If you want to understand why the electric guitar remains as relevant and revolutionary as ever, look no further than Omara “Bombino” Moctar. Born in 1980 in Tidene, northeast of Agadez, Bombino came of age inside a people repeatedly pushed to the edge: the Kel Tamasheq, carved up by borders, patronised by central governments, and forever asked to wait their turn. He sings in Tamasheq about dignity, exile and return, while his right-hand pulse is the argument. On October 16, he returns to Control Club after a sold-out set that was a highlight of the venue's 2024 live roster.
Everything that gets flattened into the “desert blues” canon has a politics. Bombino doesn't pretend otherwise. Born of the ishoumar generation—Tuareg youth scattered by drought and joblessness—he took a hand-me-down electric guitar and turned it into a portable newspaper to talk truth to power. The word "ishoumar" itself traces to the French colonial language chômeur (“unemployed”), highlighting just how intrinsically entwined economics, culture, and neocolonialism are in the modern-day Sahel.
Bombino’s early years map onto this legacy: the first rebellion in the 1990s forced his family across borders; the makeshift lessons on a relative’s guitar; apprenticeship with the Agadez stalwart Haja Bebe; teenage hours in Algeria and Libya woodshedding Hendrix and Knopfler licks... When fighting reignited in 2007, the state treated guitars like contraband, knowing that in Tuareg towns, they assumed the role of transmitter over simple instruments. This signal travelled on tapes and in wedding tents with Hisham Mayet’s field recordings fixed one such night to vinyl as GroupBombino – Guitars from Agadez, Vol. 2 (2009), the A-side “dry guitar,” the flip a live blowout.
The step from cassettes to the stage came with filmmaker Ron Wyman, who tracked Bombino to exile in Ouagadougou and later filmed the material that became Agadez (2011). The record is tied to a peace concert at the base of Agadez’s Grand Mosque, permitted by the sultan after years of violence. The footage is celebratory and forensic, showing how a band can re-knit a community even for just one night.

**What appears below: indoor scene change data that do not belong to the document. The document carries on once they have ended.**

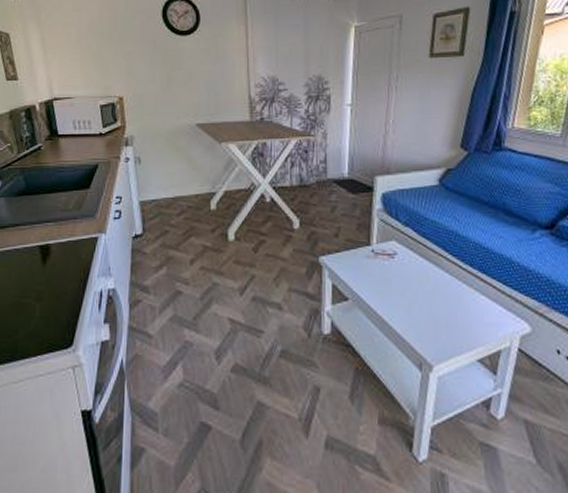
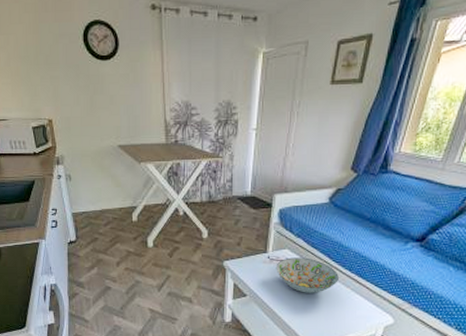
decorative bowl: none [382,250,459,295] -> present [276,257,339,293]

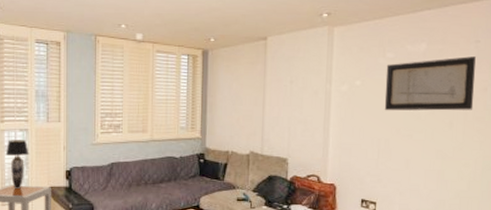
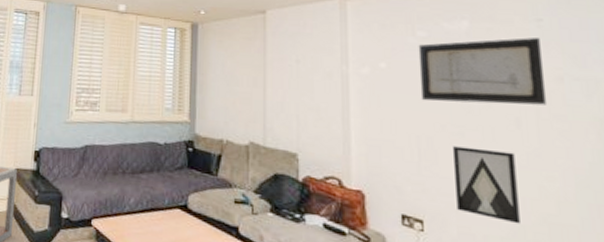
wall art: none [401,145,445,199] -> present [452,146,520,224]

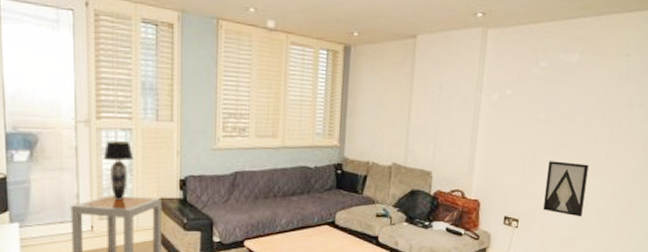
wall art: present [418,38,548,105] -> none [533,70,625,127]

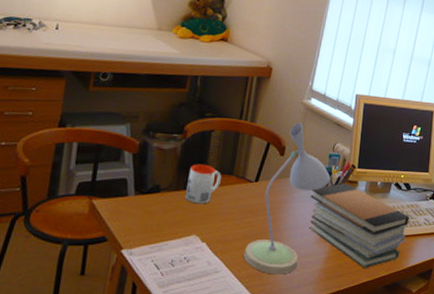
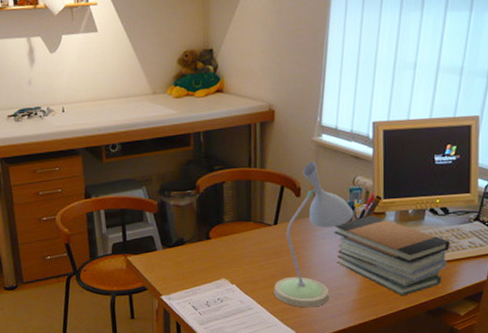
mug: present [185,164,221,204] -> none [208,214,240,251]

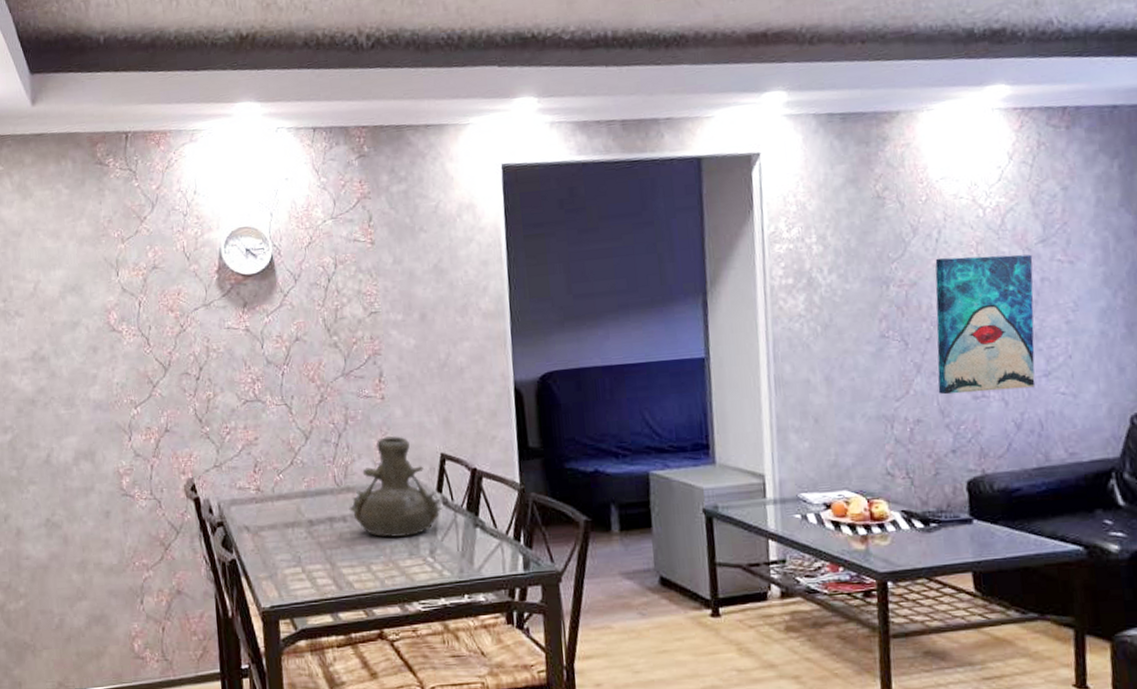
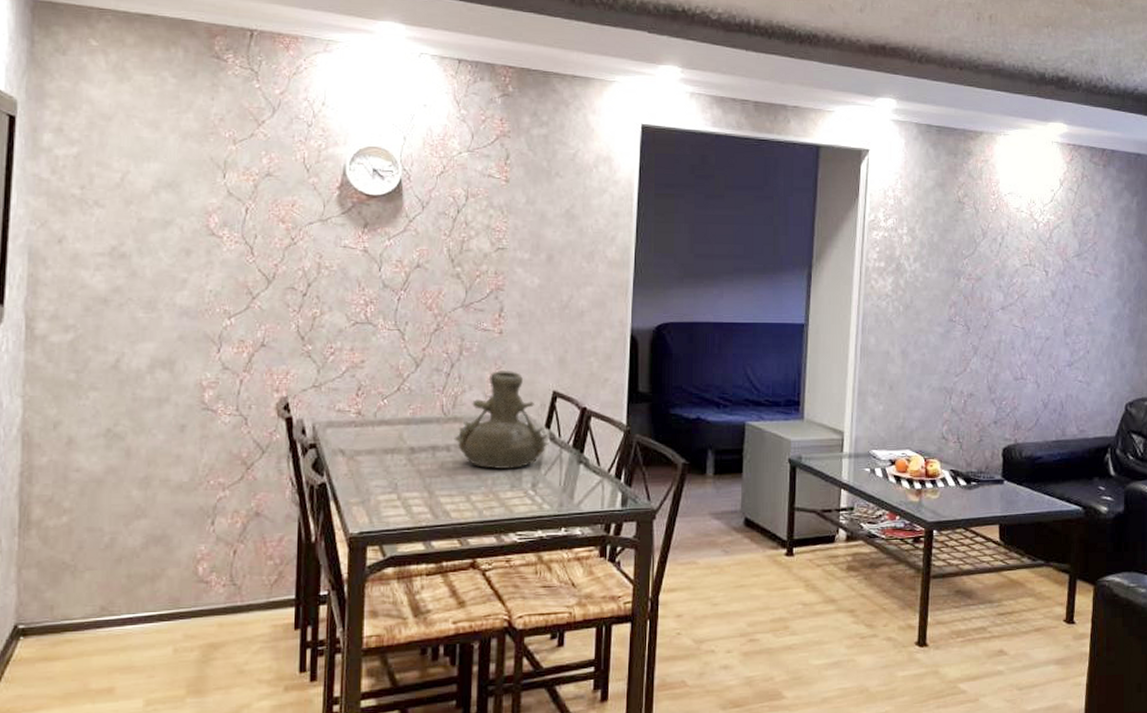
wall art: present [935,254,1036,395] -> none [989,259,1069,375]

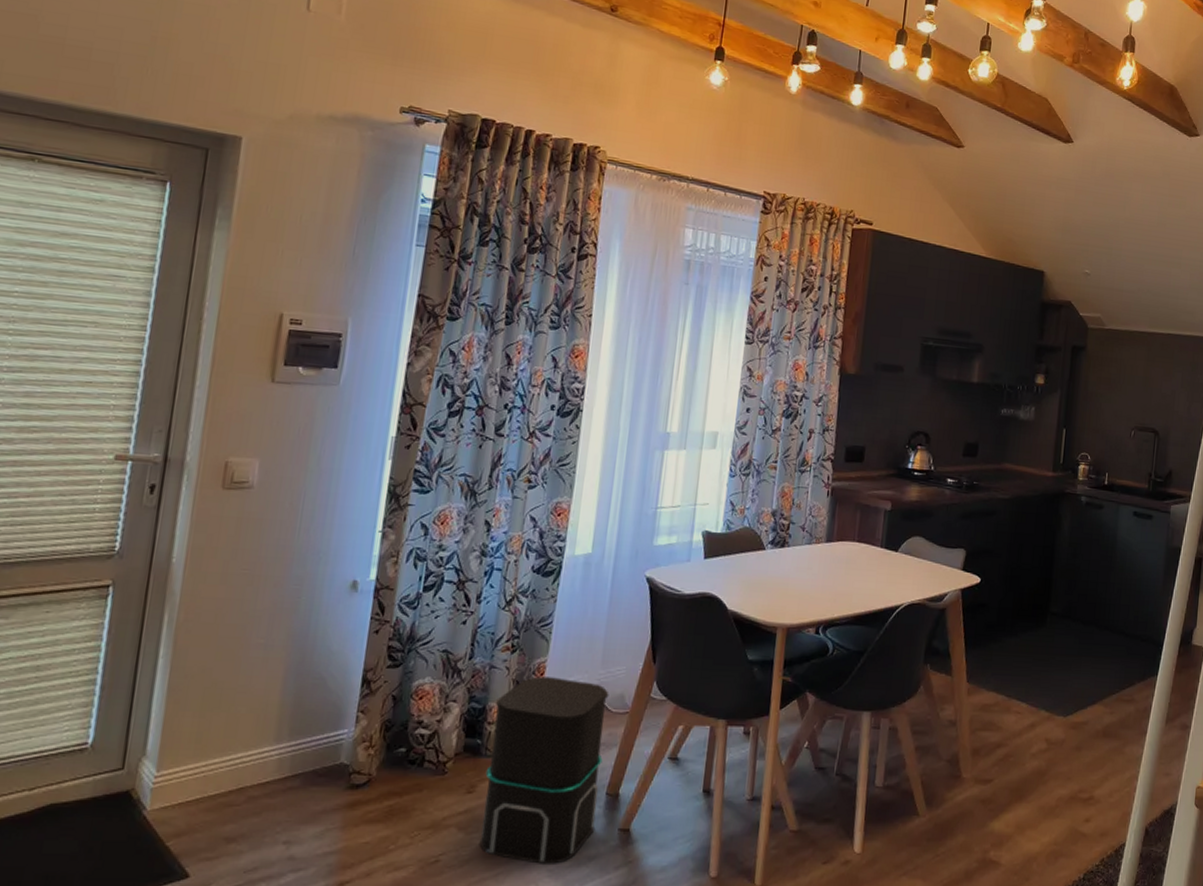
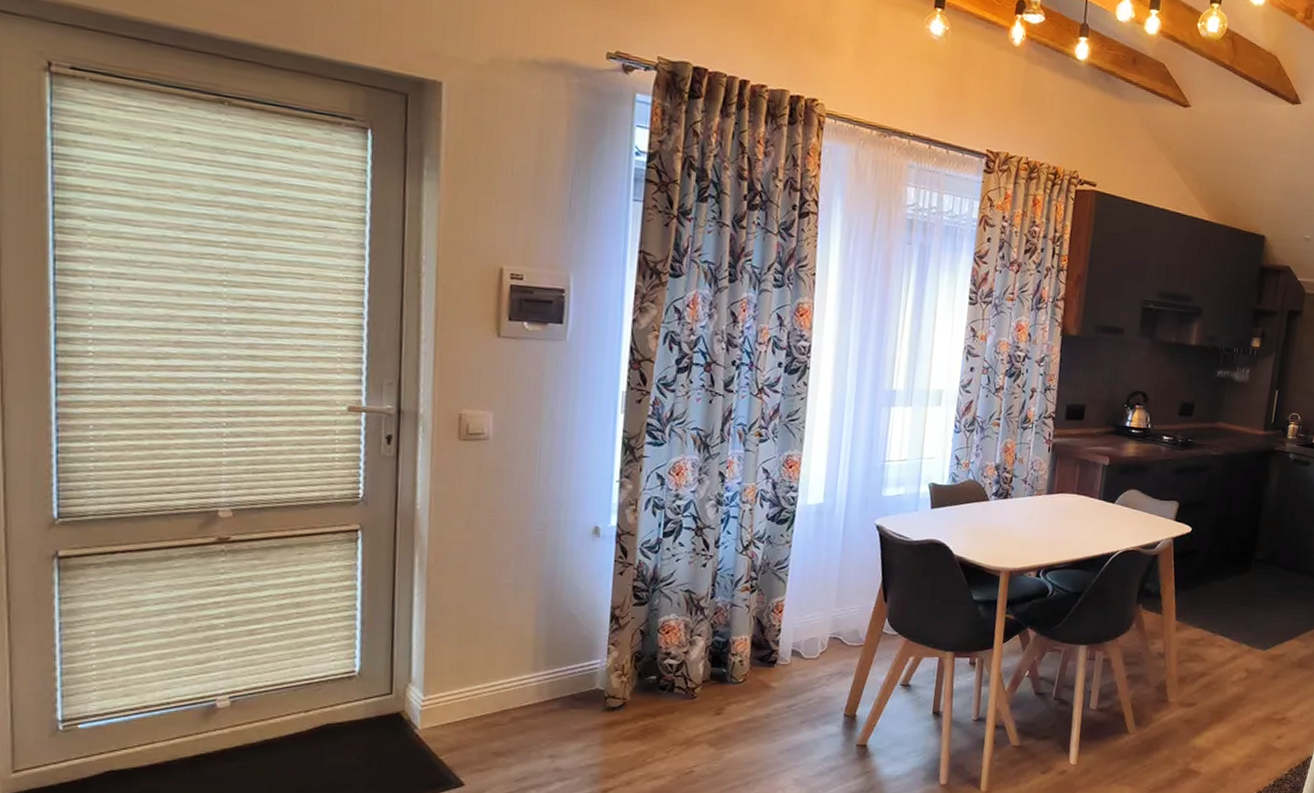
speaker: present [479,676,609,864] -> none [729,614,844,774]

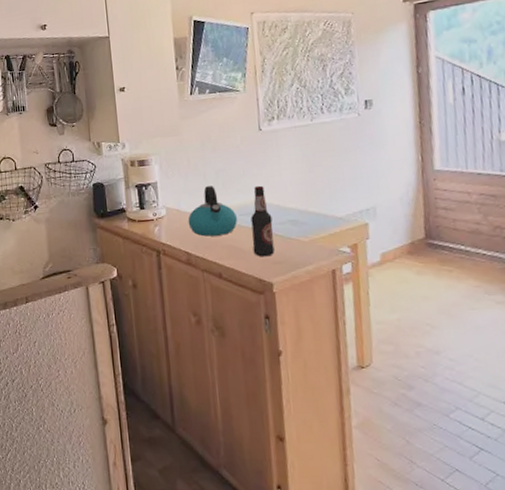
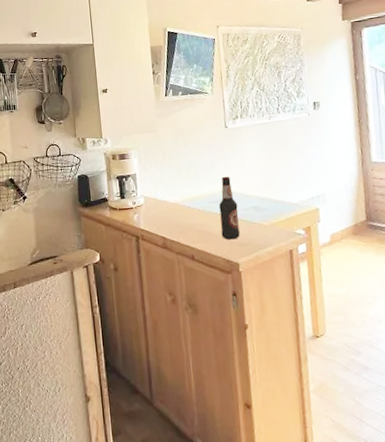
kettle: present [188,186,238,237] -> none [163,177,208,223]

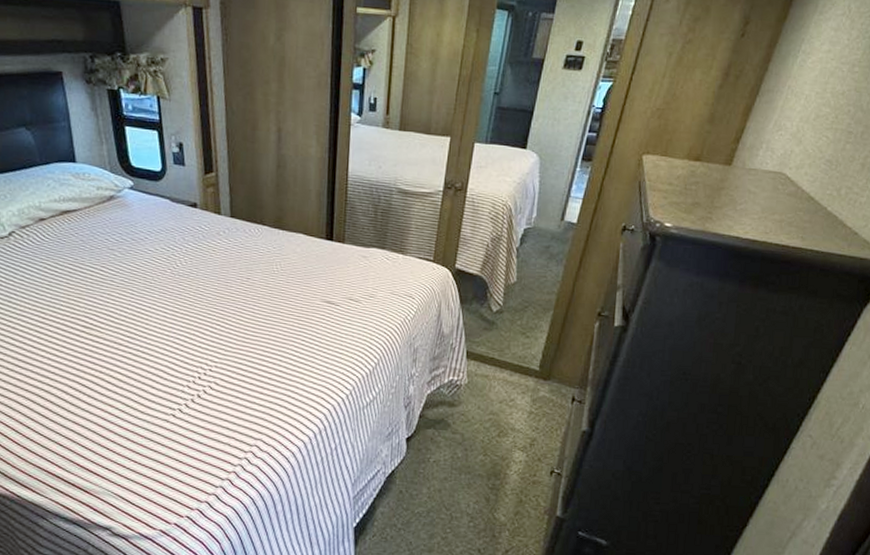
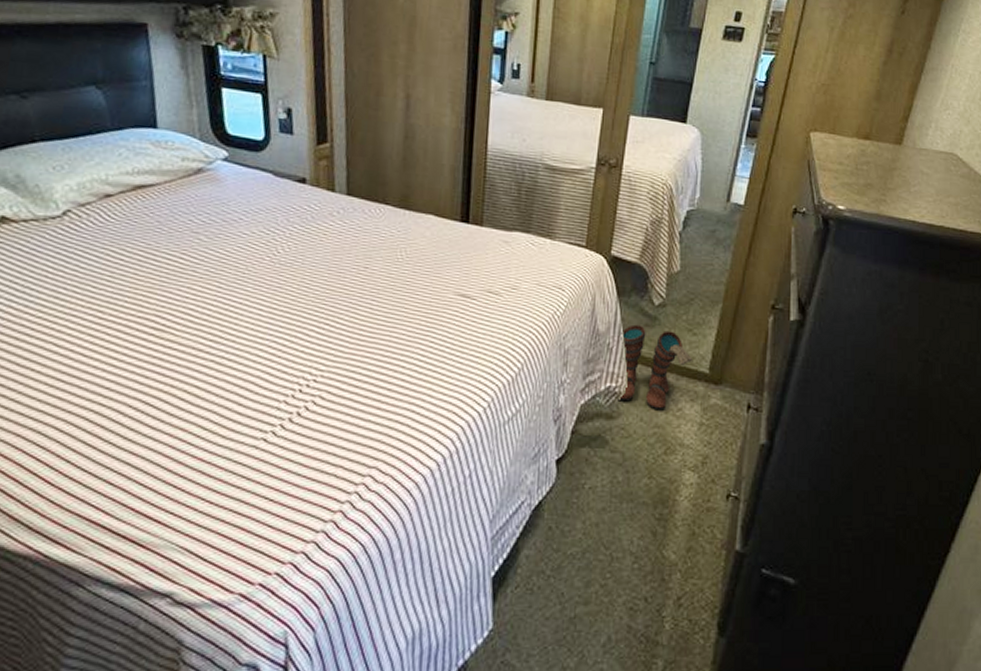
boots: none [459,328,526,400] -> present [618,324,693,409]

With Nomad (2013), recorded in Nashville with the Black Keys’ Dan Auerbach, the frame widened. The album debuted at No 1 on Billboard’s world chart. Azel (2016) then toyed with a one-drop sway Bombino jokingly calls “Tuareggae.” More subversively, it introduced Western vocal harmonies into a tradition that rarely stacks voices that way. 2018's Deran is the return home, tracked in Casablanca. It was here that the press latched onto the “Sultan of Shred” moniker and the Grammy nomination that followed, the first for an artist from Niger. The live document that followed, Live in Amsterdam (2020), was recorded in late 2019 at the Dutch capital's Melkweg venue. Dedicated to rhythm guitarist Illias Mohamed, who died weeks before release, it caught a band playing as if momentum itself were politics.
Bombino's most recent full-length, Sahel (2023), was also cut in Casablanca alongside David Wrench (Frank Ocean, The xx), a producer-engineer with a knack for clarity. The title is literal. It’s the ecological and political corridor where Bombino’s stories unfold, from drought and displacement to the resource frontiers, where uranium has enriched foreign capitals more than local communities.
Most recently, in June 2025, he released “Tarha,” a three-and-a-half-minute collaboration with Great Big Warm House. Radio-friendly, yet still very much Bombino, the single features syncopation slightly ahead of the beat and melody easing into repetition until the repetition itself becomes insistence.
Trading “guns for guitars,” in Bombino's hands, is closer to civic work than radical ideology. He has spent years advocating for education and literacy in Tamasheq, alongside Hausa, Arabic, and French. In 2023, his label noted a ceremonial title—Ambassador for Tuareg Music in the US, conferred by the Sultanate of l’Aïr—that fits the public role he has already assumed. The records explain why he earned it. But none of this turns his shows into lectures. With interlocking guitars, the rhythm braids make the solos feel earned with a rhythm section always tuned for take-off. When people start to move, that’s when the politics do, too.
So, yes, Bombino is a guitar hero. But he's also a musician from a people who’ve had to become their own diplomats and carry a rich history in melody. That’s the work Sahel continues, and “Tarha” extends. That’s what you’ll hear when he plugs in at Control this autumn.